Published September 3rd 2019 by Greenwillow Books
There are stories of extraordinary children who are chosen from birth to complete great quests and conquer evil villains.
This is no such story.
Sometimes, you are an ordinary child.
Sometimes, you have to choose yourself.
This is the story of Lalani Sarita, a twelve-year-old girl who lives on the island of Sanlagita in the shadow of a vengeful mountain. When she makes a fateful wish that endangers her already-vulnerable village, she sets out across the distant sea in search of life’s good fortunes. Grown men have died making the same journey. What hope does an ordinary girl have?
Every time, Sailing Day claims the lives of the bravest and strongest men in the village. Every time, men sail away from Sanlagita in search of Isa, a rumoured island where all good fortunes dwell. And every time, nothing returns except the splinters of there ships. No one has survived the journey across the Veiled Sea.
Twelve-year-old Lalani wants nothing more than to help her village. But when a chance encounter threatens her entire island and her mother falls fatally ill, she has but one choice ahead of her: Find the island of Isa, where all good fortunes dwell.
What if she reached Isa?
Yes, she was a twelve-year-old girl.
Yes, men had died before her.
But – what if, though?
This story is full of extraordinary mythology. The fantastical creatures fit right in to this world and strangely, they don’t feel out of place. Lalani is an extremely lovable character right from page 1 and her journey was more than enough to keep me interested.

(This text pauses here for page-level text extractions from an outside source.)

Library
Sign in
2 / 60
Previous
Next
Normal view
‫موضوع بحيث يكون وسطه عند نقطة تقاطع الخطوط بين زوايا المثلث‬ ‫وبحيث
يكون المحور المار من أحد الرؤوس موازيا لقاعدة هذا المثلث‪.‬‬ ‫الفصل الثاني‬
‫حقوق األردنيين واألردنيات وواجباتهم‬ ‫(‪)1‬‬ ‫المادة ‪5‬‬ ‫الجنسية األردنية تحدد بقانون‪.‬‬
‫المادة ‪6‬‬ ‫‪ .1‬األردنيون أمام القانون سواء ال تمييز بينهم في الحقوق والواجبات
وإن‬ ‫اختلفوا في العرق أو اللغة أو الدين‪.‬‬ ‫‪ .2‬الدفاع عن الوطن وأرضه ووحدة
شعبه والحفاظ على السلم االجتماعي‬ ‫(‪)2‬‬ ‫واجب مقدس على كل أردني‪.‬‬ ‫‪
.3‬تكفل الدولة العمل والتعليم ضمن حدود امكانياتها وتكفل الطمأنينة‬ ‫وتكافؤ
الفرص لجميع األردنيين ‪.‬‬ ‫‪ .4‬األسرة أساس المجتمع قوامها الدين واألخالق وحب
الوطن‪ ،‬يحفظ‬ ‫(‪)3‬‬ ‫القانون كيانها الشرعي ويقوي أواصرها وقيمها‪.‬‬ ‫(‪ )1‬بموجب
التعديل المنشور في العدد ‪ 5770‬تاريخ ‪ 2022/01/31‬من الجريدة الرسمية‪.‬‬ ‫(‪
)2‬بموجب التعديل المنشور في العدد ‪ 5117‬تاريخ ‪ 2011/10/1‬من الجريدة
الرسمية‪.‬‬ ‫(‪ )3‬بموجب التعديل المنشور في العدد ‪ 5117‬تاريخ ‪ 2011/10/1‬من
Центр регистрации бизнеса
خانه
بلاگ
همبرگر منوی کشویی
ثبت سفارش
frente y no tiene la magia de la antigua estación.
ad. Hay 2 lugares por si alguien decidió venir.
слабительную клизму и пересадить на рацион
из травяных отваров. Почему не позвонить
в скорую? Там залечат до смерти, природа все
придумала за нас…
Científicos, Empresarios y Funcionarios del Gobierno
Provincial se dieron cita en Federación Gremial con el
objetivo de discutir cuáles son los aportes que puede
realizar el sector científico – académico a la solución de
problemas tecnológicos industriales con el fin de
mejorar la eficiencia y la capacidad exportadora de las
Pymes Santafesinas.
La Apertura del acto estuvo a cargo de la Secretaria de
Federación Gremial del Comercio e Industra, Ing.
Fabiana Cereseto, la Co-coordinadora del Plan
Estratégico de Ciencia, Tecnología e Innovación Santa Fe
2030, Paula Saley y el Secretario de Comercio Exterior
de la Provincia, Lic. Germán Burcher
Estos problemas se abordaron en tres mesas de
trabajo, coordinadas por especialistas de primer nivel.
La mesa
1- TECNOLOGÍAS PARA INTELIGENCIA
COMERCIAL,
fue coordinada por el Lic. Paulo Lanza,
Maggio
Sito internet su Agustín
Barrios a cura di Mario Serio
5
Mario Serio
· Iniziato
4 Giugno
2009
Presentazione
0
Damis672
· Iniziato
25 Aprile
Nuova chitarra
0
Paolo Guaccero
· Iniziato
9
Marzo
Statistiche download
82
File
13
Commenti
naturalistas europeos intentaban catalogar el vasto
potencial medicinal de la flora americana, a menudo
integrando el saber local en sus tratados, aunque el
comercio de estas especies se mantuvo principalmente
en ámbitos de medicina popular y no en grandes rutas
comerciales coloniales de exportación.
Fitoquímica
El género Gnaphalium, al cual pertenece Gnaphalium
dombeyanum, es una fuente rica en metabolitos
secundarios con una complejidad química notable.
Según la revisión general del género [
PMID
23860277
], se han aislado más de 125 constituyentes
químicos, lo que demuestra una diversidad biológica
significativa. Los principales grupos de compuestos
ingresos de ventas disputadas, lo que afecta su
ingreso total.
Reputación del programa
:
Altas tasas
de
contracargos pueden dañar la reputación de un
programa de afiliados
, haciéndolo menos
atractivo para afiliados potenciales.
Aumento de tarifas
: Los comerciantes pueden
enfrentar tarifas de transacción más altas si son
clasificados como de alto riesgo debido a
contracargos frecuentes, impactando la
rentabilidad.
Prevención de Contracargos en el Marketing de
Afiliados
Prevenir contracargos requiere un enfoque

The crazy thing about mythology is that not every creature or character has a history. You don’t know where they come from or how they got there when you read mythological tales, and the same is true for this story. Every creature has its own unique personality and traits, and slip in and out of the story seamlessly even with the lack of explanation.
This is best suited for middle grade readers. There is no coarse language or sexual interactions, and the violence is minimal.